DATA RECORDS:
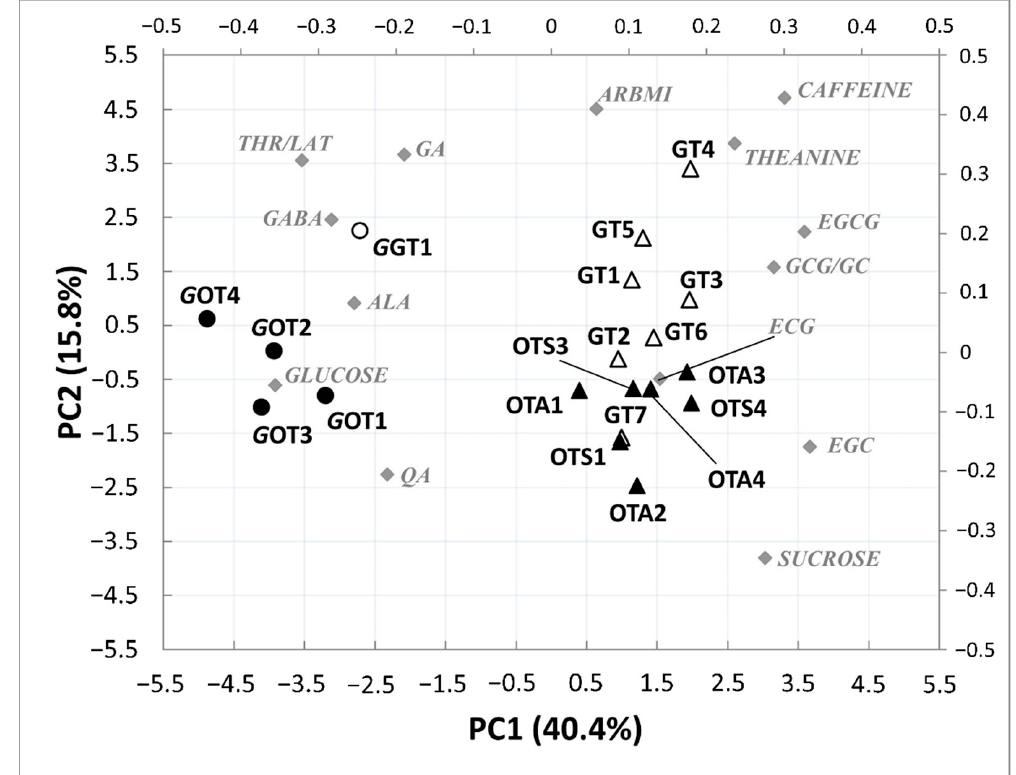
Figure 2. Biplot diagram of PCA performed using 14 resonances measured in the 1 H NMR spectra of 19 tea samples belonging to four different types of tea (unfilled triangles = green teas; unfilled circles = GABA green teas; filled triangles = oolong teas; filled circles = GABA oolong teas).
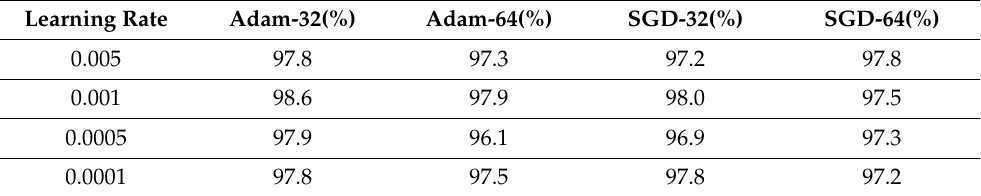
Table 3. Comparison of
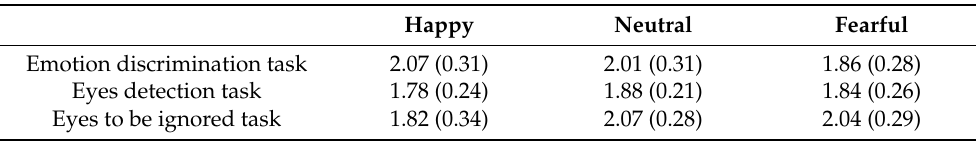
Table A1. P1 amplitudes for happy, neutral, and fearful eye regions under different tasks. Means are presented with standard error in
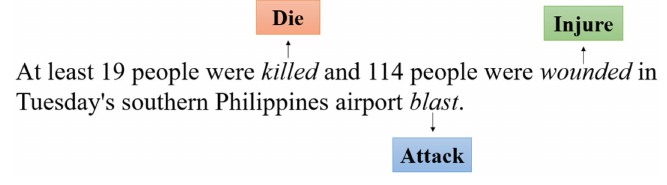
Figure 1. An example sentence of the ACE2005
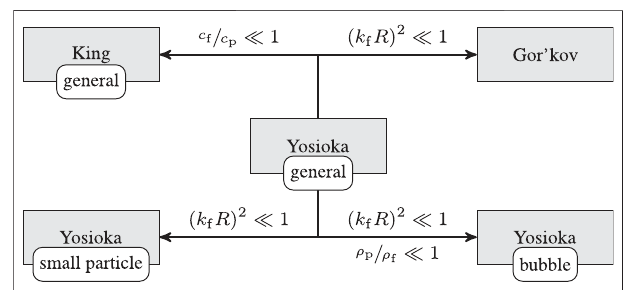
FIGURE 2 | Relationship between Yosioka and Kawasima ’ s general solutionand other theoriesand special cases. The rounded boxes indicate if a special case of a theory is assumed. The condition on the connection arrows indicate whenthe generalsolutionisequal totheothers. c p , ρ p and R are thesoundspeed,thedensity,and theradiusoftheparticle, respectively; c f , ρ f , and k f are the speed of sound, the density and the wavenumber in the fl uid,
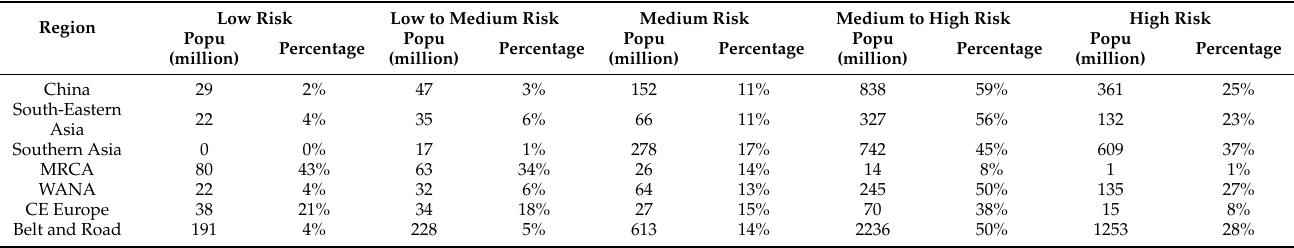
Table 7. Potential impact population along the “Belt and Road” zone by water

TASK TO COMPLETE: Type out the data above once more, exactly, with no images included.

ANSWER BOX:
Figure 2. Biplot diagram of PCA performed using 14 resonances measured in the 1 H NMR spectra of 19 tea samples belonging to four different types of tea (unfilled triangles = green teas; unfilled circles = GABA green teas; filled triangles = oolong teas; filled circles = GABA oolong teas).
Table 3. Comparison of
Table A1. P1 amplitudes for happy, neutral, and fearful eye regions under different tasks. Means are presented with standard error in
Figure 1. An example sentence of the ACE2005
FIGURE 2 | Relationship between Yosioka and Kawasima ’ s general solutionand other theoriesand special cases. The rounded boxes indicate if a special case of a theory is assumed. The condition on the connection arrows indicate whenthe generalsolutionisequal totheothers. c p , ρ p and R are thesoundspeed,thedensity,and theradiusoftheparticle, respectively; c f , ρ f , and k f are the speed of sound, the density and the wavenumber in the fl uid,
Table 7. Potential impact population along the “Belt and Road” zone by water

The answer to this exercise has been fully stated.